HOW TO COMPLETE THIS TASK - Convert the stretch of the material below from the line containing "A produção científica" through the line containing "Pesquisas Educacionais Anísio", both included, into a JSON list of strings, with one string per line and blank lines omitted. Leave the pictures out of the answer.

Transcribed page contents -
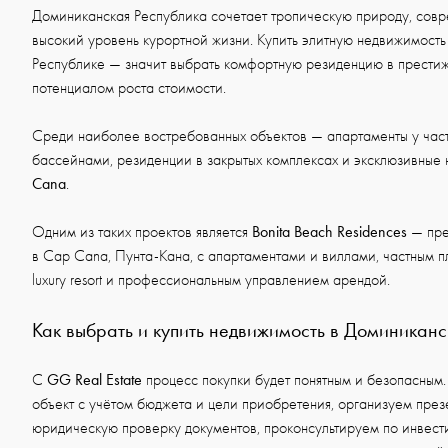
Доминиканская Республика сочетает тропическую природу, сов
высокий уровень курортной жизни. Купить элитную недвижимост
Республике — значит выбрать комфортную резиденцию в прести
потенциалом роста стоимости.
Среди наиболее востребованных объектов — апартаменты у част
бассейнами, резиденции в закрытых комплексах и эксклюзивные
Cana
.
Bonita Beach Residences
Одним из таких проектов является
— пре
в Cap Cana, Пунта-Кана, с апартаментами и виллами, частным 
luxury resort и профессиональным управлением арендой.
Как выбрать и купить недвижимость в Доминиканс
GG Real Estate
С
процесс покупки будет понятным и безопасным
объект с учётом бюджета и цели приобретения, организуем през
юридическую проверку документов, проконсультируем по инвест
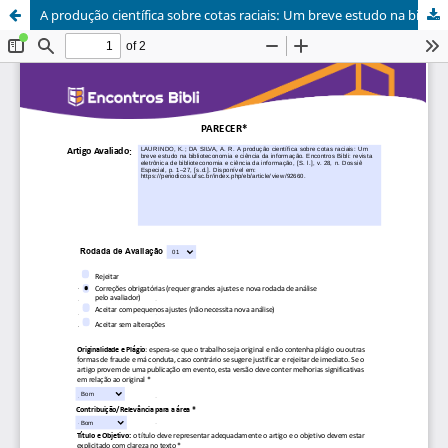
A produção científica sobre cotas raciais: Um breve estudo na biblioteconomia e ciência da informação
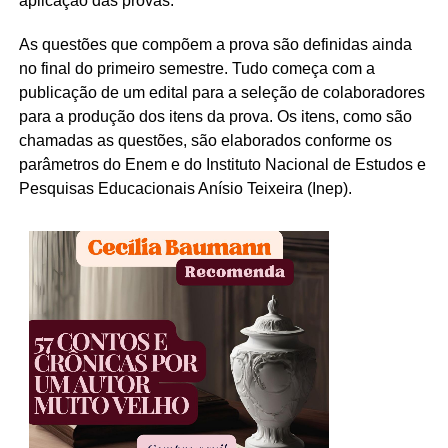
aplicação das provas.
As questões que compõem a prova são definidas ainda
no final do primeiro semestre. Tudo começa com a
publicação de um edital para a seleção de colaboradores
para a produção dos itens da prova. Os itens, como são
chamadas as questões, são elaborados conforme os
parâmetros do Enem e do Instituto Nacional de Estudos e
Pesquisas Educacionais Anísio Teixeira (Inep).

--

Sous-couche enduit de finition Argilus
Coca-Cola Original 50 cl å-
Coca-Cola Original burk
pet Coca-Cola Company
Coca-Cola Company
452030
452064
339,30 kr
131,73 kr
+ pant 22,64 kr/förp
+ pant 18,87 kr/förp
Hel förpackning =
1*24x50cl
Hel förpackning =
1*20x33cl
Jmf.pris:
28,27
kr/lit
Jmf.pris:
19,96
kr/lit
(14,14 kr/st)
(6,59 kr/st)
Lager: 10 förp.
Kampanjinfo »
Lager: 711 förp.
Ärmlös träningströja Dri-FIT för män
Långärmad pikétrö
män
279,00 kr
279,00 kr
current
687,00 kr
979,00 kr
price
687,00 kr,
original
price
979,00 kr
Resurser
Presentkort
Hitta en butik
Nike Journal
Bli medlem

OUTPUT OF THE TASK -
[
  "A produção científica sobre cotas raciais: Um breve estudo na biblioteconomia e ciência da informação",
  "aplicação das provas.",
  "As questões que compõem a prova são definidas ainda",
  "no final do primeiro semestre. Tudo começa com a",
  "publicação de um edital para a seleção de colaboradores",
  "para a produção dos itens da prova. Os itens, como são",
  "chamadas as questões, são elaborados conforme os",
  "parâmetros do Enem e do Instituto Nacional de Estudos e",
  "Pesquisas Educacionais Anísio Teixeira (Inep)."
]